16. Thera Kuno

16 4 0
                                    

Beberapa hari terakhir, kepalaku terus berputar ke masa lalu, ke masa-masa yang membuatku berpikir mengapa aku diperlakukan seperti itu? Mengapa aku selalu mendapat penolakan? Semua luka dari masa lalu timbul. Dahulu, aku tak tahu apa artinya. Kini, setelah kupahami setiap kejadian janggal itu, rasa sakit muncul.

Aku seolah sedang melamun lalu seseorang menepuk tangannya tepat di depan wajahku. Seperti Newton yang menemukan gravitasi saat kejatuhan apel atau Socrates yang menemukan rumus massa jenis setelah keluar dari bak mandinya. "Eureka!" namun bukan untuk penemuan yang membawa kabar gembira. Lalu, seperti duri yang tumbuh terlambat, luka-luka itu membayangi diriku yang telah dewasa. Aku benci mengatakan ini, tapi aku terjebak di masa lalu.

Sering aku mengalami setback.
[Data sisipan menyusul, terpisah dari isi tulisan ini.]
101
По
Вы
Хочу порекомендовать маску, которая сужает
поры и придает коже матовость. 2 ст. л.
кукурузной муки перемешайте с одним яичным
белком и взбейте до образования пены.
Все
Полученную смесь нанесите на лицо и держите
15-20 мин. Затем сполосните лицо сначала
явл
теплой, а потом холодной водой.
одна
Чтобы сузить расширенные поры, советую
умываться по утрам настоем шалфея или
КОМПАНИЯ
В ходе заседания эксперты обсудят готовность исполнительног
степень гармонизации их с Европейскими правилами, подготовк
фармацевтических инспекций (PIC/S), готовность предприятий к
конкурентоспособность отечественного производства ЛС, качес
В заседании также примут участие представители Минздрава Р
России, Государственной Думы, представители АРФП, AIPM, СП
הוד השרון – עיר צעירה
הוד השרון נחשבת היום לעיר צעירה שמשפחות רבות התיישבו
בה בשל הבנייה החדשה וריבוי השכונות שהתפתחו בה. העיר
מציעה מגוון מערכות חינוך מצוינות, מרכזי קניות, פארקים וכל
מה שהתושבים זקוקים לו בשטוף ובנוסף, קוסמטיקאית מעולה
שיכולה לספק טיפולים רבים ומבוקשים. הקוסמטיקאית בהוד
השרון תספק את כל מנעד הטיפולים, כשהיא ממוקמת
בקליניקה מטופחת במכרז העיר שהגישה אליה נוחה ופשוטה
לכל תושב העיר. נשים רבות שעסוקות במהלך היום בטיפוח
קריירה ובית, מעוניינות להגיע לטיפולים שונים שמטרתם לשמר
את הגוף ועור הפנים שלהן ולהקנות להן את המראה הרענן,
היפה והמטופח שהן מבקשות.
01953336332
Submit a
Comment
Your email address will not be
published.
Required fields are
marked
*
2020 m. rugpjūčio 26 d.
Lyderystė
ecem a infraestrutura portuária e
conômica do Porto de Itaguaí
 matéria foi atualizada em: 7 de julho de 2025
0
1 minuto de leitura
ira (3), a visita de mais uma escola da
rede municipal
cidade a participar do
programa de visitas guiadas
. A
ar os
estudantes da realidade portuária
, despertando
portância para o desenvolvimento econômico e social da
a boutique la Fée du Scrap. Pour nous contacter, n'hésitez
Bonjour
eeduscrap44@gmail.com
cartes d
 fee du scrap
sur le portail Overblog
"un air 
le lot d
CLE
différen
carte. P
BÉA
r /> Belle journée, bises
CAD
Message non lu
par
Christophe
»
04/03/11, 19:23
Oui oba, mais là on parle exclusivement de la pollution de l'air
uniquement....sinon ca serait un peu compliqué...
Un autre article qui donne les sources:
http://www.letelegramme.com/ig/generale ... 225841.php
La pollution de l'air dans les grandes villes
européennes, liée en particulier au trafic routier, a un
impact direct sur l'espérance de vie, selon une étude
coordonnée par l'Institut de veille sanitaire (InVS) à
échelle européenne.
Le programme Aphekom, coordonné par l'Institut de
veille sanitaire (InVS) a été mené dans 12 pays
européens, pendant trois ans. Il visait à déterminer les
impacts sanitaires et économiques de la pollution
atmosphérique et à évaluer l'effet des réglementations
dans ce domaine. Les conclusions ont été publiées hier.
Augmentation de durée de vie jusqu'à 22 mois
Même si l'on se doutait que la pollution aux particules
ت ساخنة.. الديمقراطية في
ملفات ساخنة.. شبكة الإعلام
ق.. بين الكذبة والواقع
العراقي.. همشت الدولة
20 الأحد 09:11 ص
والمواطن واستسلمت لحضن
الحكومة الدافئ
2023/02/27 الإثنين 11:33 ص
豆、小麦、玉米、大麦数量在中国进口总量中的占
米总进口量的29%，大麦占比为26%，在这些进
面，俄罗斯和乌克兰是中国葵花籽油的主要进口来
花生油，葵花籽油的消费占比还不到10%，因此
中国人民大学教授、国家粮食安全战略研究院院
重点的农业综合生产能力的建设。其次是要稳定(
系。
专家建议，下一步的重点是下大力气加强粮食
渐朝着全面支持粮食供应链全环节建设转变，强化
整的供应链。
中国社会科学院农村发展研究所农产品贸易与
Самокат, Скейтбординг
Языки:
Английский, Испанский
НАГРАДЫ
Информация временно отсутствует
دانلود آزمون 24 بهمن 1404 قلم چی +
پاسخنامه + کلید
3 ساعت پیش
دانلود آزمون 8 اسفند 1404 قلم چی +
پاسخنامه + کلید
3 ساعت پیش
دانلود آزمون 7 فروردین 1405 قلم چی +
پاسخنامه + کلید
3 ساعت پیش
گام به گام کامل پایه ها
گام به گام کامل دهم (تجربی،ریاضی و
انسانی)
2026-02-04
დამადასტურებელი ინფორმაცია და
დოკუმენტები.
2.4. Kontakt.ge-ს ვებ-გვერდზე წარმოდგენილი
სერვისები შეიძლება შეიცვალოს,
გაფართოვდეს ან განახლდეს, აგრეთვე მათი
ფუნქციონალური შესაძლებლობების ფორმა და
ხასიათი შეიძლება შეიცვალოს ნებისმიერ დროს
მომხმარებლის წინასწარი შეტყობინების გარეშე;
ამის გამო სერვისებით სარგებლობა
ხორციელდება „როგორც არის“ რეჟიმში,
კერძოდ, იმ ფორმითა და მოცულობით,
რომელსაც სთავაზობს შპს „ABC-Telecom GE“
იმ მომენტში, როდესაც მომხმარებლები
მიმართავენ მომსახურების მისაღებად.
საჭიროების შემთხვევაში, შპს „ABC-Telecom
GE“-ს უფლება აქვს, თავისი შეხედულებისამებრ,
Aku membenci sesuatu, aku punya alasan yang kuat, namun kemudian aku berpikir apakah itu karena aku yang terlalu berlebihan, terlalu sensitif, atau mungkin hanya aku yang berpikiran begitu. Apakah kesalahan memang ada padaku? Lalu, aku menyalahkan diri sendiri. Satu-satunya yang patut kubenci hanyalah diri sendiri.

Kau tidak dapat mencapai ekspektasimu sendiri, kau tidak punya kemampuan namun kau benci mengaku bahwa kau gagal. Yang kau lakukan hanyalah menghibur dirimu dengan menyalahkan orang lain dan situasi. Kau mencari pembenaran agar kau merasa lebih baik.

Aku meremas rambutku. Semua ini membuatku pusing, letih, ingin menangis, ingin menenggelamkan wajahku di bantal di kegelapan kamar. Dan keadaan ini menjadi lebih menyakitkan saat aku menyadari bahwa tidak ada siapa-siapa untuk memelukku. Aku sendirian. Selalu sendirian. Sekalipun aku memohon, orang-orang tetap pergi.

Aku ingin berhenti meratap dan bangkit, namun aku masih ingin berguling di kasur.

Dunia terlalu kejam. Kita tidak punya waktu cukup untuk mendalami perasaan kita sendiri. Inilah yang membuatmu tidak paham atas deritamu sendiri. Pikiranmu terpecah-belah di dalam kepalamu dan berlarian saling menyenggol, tapi kau sibuk bekerja. Pikiran-pikiranmu berlarian makin kacau namun kau tetap tidak punya waktu untuk menenangkan isi kepalamu. Untuk berhenti sejenak, tidak bisa. Kau harus lembur malam ini. Lalu, setelah seharian penuh kau acuhkan, pikiranmu akhirnya punya waktu untuk mengganggumu: saat kau tidur.

Kali ini, tanpa bisa kau hindari. Seharusnya kau bisa tidur nyenyak agar kau bisa bangun segar dan bekerja lagi, tetapi kau malah berguling-guling di kasurmu sambil overthinking. Hari esok tak berjalan menyenangkan. Mood-mu kacau. Begitu terus berlanjut.

Ketika aku sudah tak tahan lagi, aku membanting sesuatu.

Satu waktu, aku membanting laptopku. Hanya karena aku tidak bisa menonton Youtube sambil makan, aku membanting tertutup laptopku, lalu makan sambil sesegukan. Sekarang, aku membanting bantalku. Membanting sesuatu tiba-tiba saja membuatku merasa puas. Aku lalu membanting bantal lagi, buku novel, baju yang baru dilipat, plastik berisi kertas-kertas sampah, ponsel.

Aku melempar barang-barangku sampai kamarku seperti kapal pecah. Namun, aku belum merasa cukup. Belum sampai dunia ini bisa kujungkirbalikkan. Buku-buku bertebaran, baju-baju bertaburan, bantal-guling tak beraturan, isi laci tumpah berserakan. Di pojok dekat wastafel, sendok-garpu berjatuhan. Satu gelas pecah. Kursi dan vas bunga tergeletak dalam posisi terbalik. Aku mau tidur di mana nanti?

Bel pintu berdenting. Aku membuka pintu, lalu tersentak. Asheraf Aden memamerkan deretan giginya. "Halo, sayang."

"Kau sedang apa?" tanyaku spontan. Ash mengernyit geli. "Menjemputmu."

"Tapi..." jadwalnya besok.

"Dan," Ash menelan ludah, "makan malam denganmu."

Ia memalingkan muka dan menyelinap ke dalam kamar.